Les Fantômes du chapelier est en tout cas là pour confirmer que Chabrol était fait pour filmer du Simenon. Le film est à la fois une excellente adaptation, et un pur Chabrol. L’atmosphère, si chère à l’écrivain, ce microcosme si précis bousculé par un événement extérieur, les petits secrets et les grandes mesquineries… La réussite du film tient peut-être avant tout du fait que tous ces éléments doivent autant de l’un que de l’autre. Totalement Simenon, et totalement Chabrol.
Chabrol qui s’amuse aussi à citer son autre référence majeure, Hitchcock, reprenant des plans de Psychose avec une précision étonnante : un grand angle plongeant sur la chambre de Serrault et sa « femme », et bien sûr ces ombres chinoises laissant deviner le couple en pleine discussion derrière les rideaux de la chambre… C’est presque avec ces images que le film s’ouvre. Mais Chabrol ne cherche pas pour autant à refaire le coup de Norma Bates : tout dans ces citations visuelles appelle le spectateur à comprendre la situation avant même qu’il la mette réellement en image.
On a donc une petite ville terrorisée par des meurtres de femmes, un petit cercle de bourgeois qui se retrouvent chaque jour sans vraiment se passionner pour le fait divers, et le criminel qui se trouve être l’un d’eux. Rien de vraiment spectaculaire, mais un malaise qui s’installe pour ne plus s’évanouir, avec cet étrange lien qui unit le chapelier Michel Serrault et son voisin tailleur, Charles Aznavour.
Le premier, aisé et respecté, est accueilli au café comme un habitué qu’on appelle par son prénom. Le second, immigrant effacé et malingre, est un petit homme qui semble n’exister aux yeux de personne. Le tailleur, pourtant, se met à suivre le chapelier où qu’il aille, ce dernier se délectant de cette ombre dont il ne cherche jamais à se détacher. Si le film est si réussi, c’est aussi parce que les rapports entre ces deux là ne sont jamais simples, toujours troublants…

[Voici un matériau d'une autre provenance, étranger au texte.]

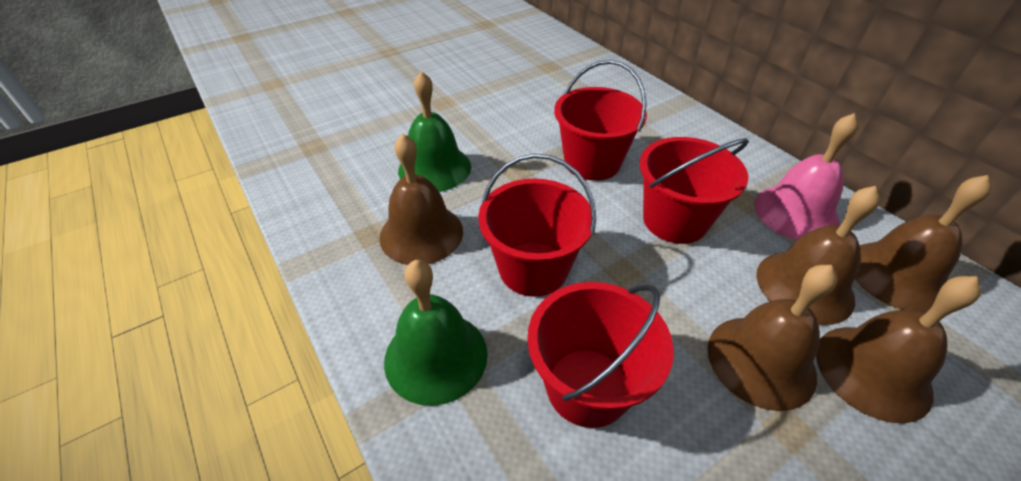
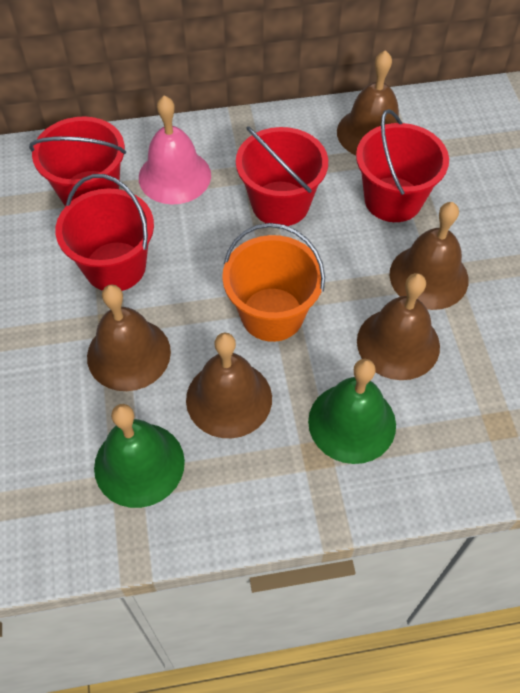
orange bucket: 0 -> 1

Kachoudas, le tailleur joué par Aznavour, sait que Labbé, le chapelier joué par Serrault, est le tueur qui fait trembler la ville. Il le sait, mais il ne dit rien, laissant même une victime mourir devant ses yeux. Pourquoi se tait-il ? Simplement parce qu’il veut simplement vivre tranquille ? Et pourquoi Labbé le laisse-t-il le suivre ? Les doutes constants qui naissent de ces interrogations nourrissent le malaise qui ne cesse de croître au fur et à mesure que la folie du chapelier semble prendre le dessus.

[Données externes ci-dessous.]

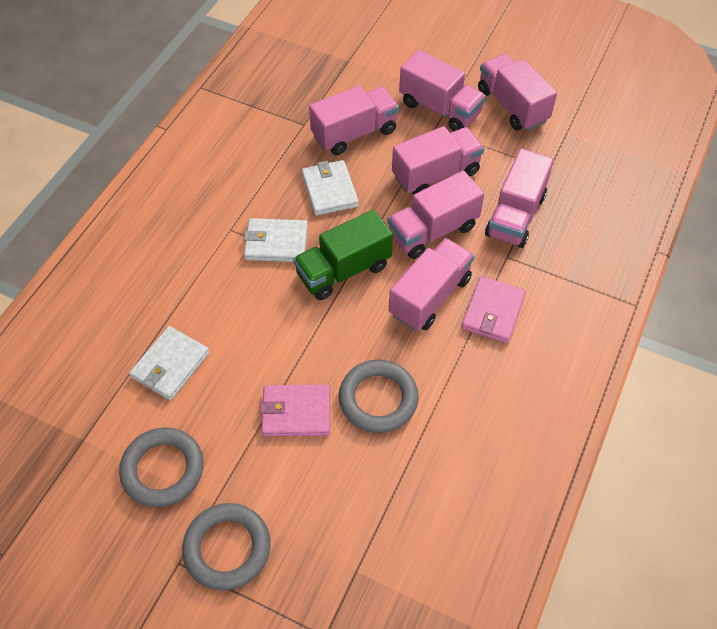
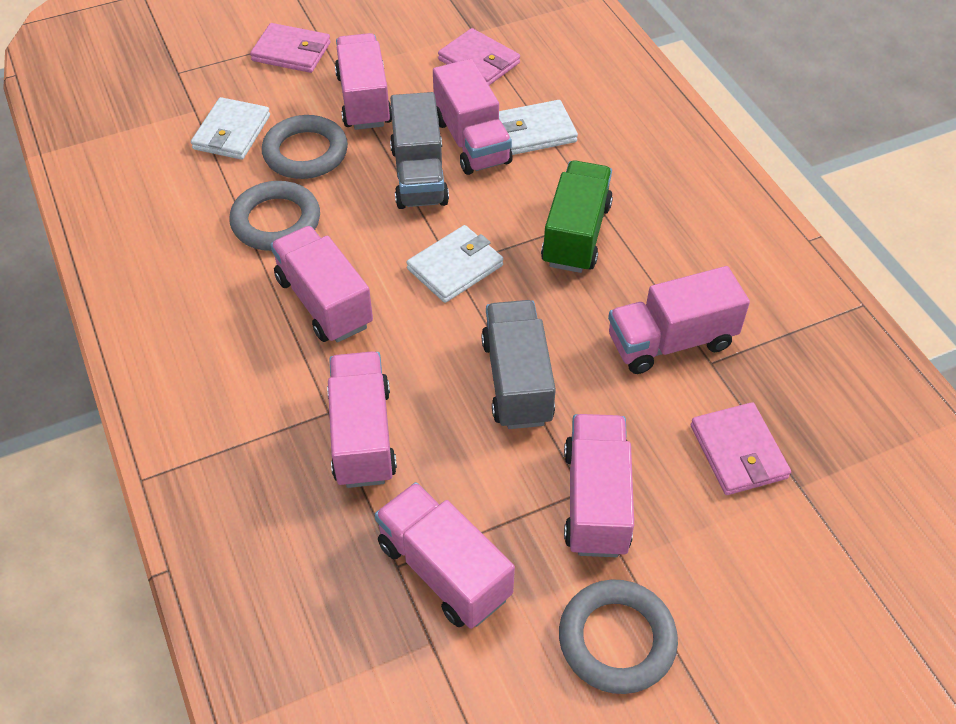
grey truck: 0 -> 2
pink wallet: 2 -> 3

Michel Serrault est formidable dans ce rôle, à la limite du grotesque, notable grandiloquent et pathétique que personne ne penserait même à soupçonner. Face à lui, Aznavour est touchant en Arménien dont la vie semble n’avoir été qu’une fuite en avant silencieuse. Dérangeant et inconfortable, Les Fantômes du chapelier fait partie des très bonnes adaptations de Simenon, et des très bons Chabrol.